Não houve e nem haverá ninguém maior que Isabel de los Ángeles Ruano na Guatemala

Tradução do Beatriz Cannabrava, Revista Diálogos do Sul

Que a poeta guatemalteca Isabel de los Ángeles Ruano vive na miséria e necessita ajuda, bah!, já se sabia há décadas. Mas na Guatemala nos encantam as erupções de desejo. 

Nos encanta também aparentar, vivemos de aparências e do que dirão, e regemos nossas vidas em torno do que possam dizer de nós os demais. Então por isso vamos seguindo a corrente, e por isso é que se formam as grandes revoluções das redes sociais; baforadas, nada mais.

Por isso é que hoje o nome da maior poeta que teve Guatemala ressoa nas redes sociais, não porque nos importe, nem como poeta, nem como idosa, muito menos suas circunstâncias de vida. Porque a grande Isabel há décadas tem ido caminhando como caminham os que sobem nos ônibus para oferecer seus produtos, produtos que ninguém quer comprar, porque na modorra do cansaço, do desvelo ou da madrugada também está a angústia do dia a dia própria do operário sem dormir. Como caminham os que têm fome e estão há dias sem comer.

Como caminham e se atrevem a sonhar os vendedores de chiclete com a instalação de um armazém para não ter que andar tomando chuva, sol e frio para vender centavos a cada dia. Como caminham as mulheres junto às suas filhas e irmãs vendendo comida nas praças, sonhando um dia ter um restaurante. Mas, quem se importa com o que possa sonhar uma mulher de terceira idade que sobe em um ônibus para vender canetas e um folheto com poemas de sua autoria.
· · · · ·
**O QUE SE ESPERA**: Copie do texto sobre a poeta Isabel de los Ángeles Ruano o trecho que começa nas palavras "Tradução do Beatriz" e termina depois de "baforadas, nada mais.", trocando "aparências" por "fachadas". Os registros não têm nenhum papel nesta atividade.
· · · · ·
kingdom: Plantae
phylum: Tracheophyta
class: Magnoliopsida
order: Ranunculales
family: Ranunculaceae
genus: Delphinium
· · · · ·
**RESPOSTA CORRETA**:
Tradução do Beatriz Cannabrava, Revista Diálogos do Sul

Que a poeta guatemalteca Isabel de los Ángeles Ruano vive na miséria e necessita ajuda, bah!, já se sabia há décadas. Mas na Guatemala nos encantam as erupções de desejo. 

Nos encanta também aparentar, vivemos de fachadas e do que dirão, e regemos nossas vidas em torno do que possam dizer de nós os demais. Então por isso vamos seguindo a corrente, e por isso é que se formam as grandes revoluções das redes sociais; baforadas, nada mais.